## BEGIN INPUT ROWS
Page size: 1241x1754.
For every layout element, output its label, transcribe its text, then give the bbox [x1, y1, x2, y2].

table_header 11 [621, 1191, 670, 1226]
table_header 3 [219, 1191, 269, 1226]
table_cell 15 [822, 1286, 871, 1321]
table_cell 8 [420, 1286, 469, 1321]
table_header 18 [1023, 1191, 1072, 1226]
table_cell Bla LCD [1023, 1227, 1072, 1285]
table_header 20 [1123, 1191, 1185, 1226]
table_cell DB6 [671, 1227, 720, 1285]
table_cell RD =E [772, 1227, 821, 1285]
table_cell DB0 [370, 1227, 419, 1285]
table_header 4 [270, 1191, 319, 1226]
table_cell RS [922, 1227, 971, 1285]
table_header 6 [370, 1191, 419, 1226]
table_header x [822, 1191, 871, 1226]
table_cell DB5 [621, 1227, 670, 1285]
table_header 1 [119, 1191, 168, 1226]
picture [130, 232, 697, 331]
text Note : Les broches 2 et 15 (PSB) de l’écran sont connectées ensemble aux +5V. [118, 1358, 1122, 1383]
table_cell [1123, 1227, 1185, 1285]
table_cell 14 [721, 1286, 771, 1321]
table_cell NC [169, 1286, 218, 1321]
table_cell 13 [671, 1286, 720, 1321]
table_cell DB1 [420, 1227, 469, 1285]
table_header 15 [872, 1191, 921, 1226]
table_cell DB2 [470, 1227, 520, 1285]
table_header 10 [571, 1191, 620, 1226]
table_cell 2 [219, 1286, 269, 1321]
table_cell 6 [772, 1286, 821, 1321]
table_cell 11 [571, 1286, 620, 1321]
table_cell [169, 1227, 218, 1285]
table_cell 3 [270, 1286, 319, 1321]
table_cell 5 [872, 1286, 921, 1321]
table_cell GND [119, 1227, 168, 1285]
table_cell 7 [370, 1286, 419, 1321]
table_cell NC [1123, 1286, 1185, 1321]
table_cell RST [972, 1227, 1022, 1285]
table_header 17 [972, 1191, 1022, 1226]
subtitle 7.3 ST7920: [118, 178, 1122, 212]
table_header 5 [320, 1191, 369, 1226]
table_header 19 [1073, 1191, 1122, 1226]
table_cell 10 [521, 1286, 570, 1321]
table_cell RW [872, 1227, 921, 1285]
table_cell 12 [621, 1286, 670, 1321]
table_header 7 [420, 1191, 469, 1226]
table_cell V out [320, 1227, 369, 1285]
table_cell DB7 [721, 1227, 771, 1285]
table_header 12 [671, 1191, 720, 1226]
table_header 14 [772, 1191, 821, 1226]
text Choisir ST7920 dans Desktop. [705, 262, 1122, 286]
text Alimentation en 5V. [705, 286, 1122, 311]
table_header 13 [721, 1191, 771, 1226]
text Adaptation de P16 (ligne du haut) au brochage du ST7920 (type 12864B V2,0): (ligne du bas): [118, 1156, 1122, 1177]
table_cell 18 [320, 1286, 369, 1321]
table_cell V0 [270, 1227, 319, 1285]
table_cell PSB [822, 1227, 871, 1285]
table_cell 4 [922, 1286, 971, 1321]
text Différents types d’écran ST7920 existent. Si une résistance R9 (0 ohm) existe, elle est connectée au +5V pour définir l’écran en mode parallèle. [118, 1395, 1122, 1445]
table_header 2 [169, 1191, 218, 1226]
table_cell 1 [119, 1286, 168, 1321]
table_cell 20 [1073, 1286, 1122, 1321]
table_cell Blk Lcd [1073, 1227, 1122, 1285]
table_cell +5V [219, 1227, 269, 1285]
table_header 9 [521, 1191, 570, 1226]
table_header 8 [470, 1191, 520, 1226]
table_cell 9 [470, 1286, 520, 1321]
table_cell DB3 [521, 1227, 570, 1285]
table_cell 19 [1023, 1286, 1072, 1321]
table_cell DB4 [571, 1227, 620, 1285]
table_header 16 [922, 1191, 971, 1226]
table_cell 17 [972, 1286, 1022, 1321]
## END INPUT ROWS
> **TASK TO COMPLETE**:
Give every line of the records above as a JSON list of strings, with one string per line and blank lines left out.

> **RESPONSE**:
[
  "Page size: 1241x1754.",
  "For every layout element, output its label, transcribe its text, then give the bbox [x1, y1, x2, y2].",
  "table_header 11 [621, 1191, 670, 1226]",
  "table_header 3 [219, 1191, 269, 1226]",
  "table_cell 15 [822, 1286, 871, 1321]",
  "table_cell 8 [420, 1286, 469, 1321]",
  "table_header 18 [1023, 1191, 1072, 1226]",
  "table_cell Bla LCD [1023, 1227, 1072, 1285]",
  "table_header 20 [1123, 1191, 1185, 1226]",
  "table_cell DB6 [671, 1227, 720, 1285]",
  "table_cell RD =E [772, 1227, 821, 1285]",
  "table_cell DB0 [370, 1227, 419, 1285]",
  "table_header 4 [270, 1191, 319, 1226]",
  "table_cell RS [922, 1227, 971, 1285]",
  "table_header 6 [370, 1191, 419, 1226]",
  "table_header x [822, 1191, 871, 1226]",
  "table_cell DB5 [621, 1227, 670, 1285]",
  "table_header 1 [119, 1191, 168, 1226]",
  "picture [130, 232, 697, 331]",
  "text Note : Les broches 2 et 15 (PSB) de l’écran sont connectées ensemble aux +5V. [118, 1358, 1122, 1383]",
  "table_cell [1123, 1227, 1185, 1285]",
  "table_cell 14 [721, 1286, 771, 1321]",
  "table_cell NC [169, 1286, 218, 1321]",
  "table_cell 13 [671, 1286, 720, 1321]",
  "table_cell DB1 [420, 1227, 469, 1285]",
  "table_header 15 [872, 1191, 921, 1226]",
  "table_cell DB2 [470, 1227, 520, 1285]",
  "table_header 10 [571, 1191, 620, 1226]",
  "table_cell 2 [219, 1286, 269, 1321]",
  "table_cell 6 [772, 1286, 821, 1321]",
  "table_cell 11 [571, 1286, 620, 1321]",
  "table_cell [169, 1227, 218, 1285]",
  "table_cell 3 [270, 1286, 319, 1321]",
  "table_cell 5 [872, 1286, 921, 1321]",
  "table_cell GND [119, 1227, 168, 1285]",
  "table_cell 7 [370, 1286, 419, 1321]",
  "table_cell NC [1123, 1286, 1185, 1321]",
  "table_cell RST [972, 1227, 1022, 1285]",
  "table_header 17 [972, 1191, 1022, 1226]",
  "subtitle 7.3 ST7920: [118, 178, 1122, 212]",
  "table_header 5 [320, 1191, 369, 1226]",
  "table_header 19 [1073, 1191, 1122, 1226]",
  "table_cell 10 [521, 1286, 570, 1321]",
  "table_cell RW [872, 1227, 921, 1285]",
  "table_cell 12 [621, 1286, 670, 1321]",
  "table_header 7 [420, 1191, 469, 1226]",
  "table_cell V out [320, 1227, 369, 1285]",
  "table_cell DB7 [721, 1227, 771, 1285]",
  "table_header 12 [671, 1191, 720, 1226]",
  "table_header 14 [772, 1191, 821, 1226]",
  "text Choisir ST7920 dans Desktop. [705, 262, 1122, 286]",
  "text Alimentation en 5V. [705, 286, 1122, 311]",
  "table_header 13 [721, 1191, 771, 1226]",
  "text Adaptation de P16 (ligne du haut) au brochage du ST7920 (type 12864B V2,0): (ligne du bas): [118, 1156, 1122, 1177]",
  "table_cell 18 [320, 1286, 369, 1321]",
  "table_cell V0 [270, 1227, 319, 1285]",
  "table_cell PSB [822, 1227, 871, 1285]",
  "table_cell 4 [922, 1286, 971, 1321]",
  "text Différents types d’écran ST7920 existent. Si une résistance R9 (0 ohm) existe, elle est connectée au +5V pour définir l’écran en mode parallèle. [118, 1395, 1122, 1445]",
  "table_header 2 [169, 1191, 218, 1226]",
  "table_cell 1 [119, 1286, 168, 1321]",
  "table_cell 20 [1073, 1286, 1122, 1321]",
  "table_cell Blk Lcd [1073, 1227, 1122, 1285]",
  "table_cell +5V [219, 1227, 269, 1285]",
  "table_header 9 [521, 1191, 570, 1226]",
  "table_header 8 [470, 1191, 520, 1226]",
  "table_cell 9 [470, 1286, 520, 1321]",
  "table_cell DB3 [521, 1227, 570, 1285]",
  "table_cell 19 [1023, 1286, 1072, 1321]",
  "table_cell DB4 [571, 1227, 620, 1285]",
  "table_header 16 [922, 1191, 971, 1226]",
  "table_cell 17 [972, 1286, 1022, 1321]"
]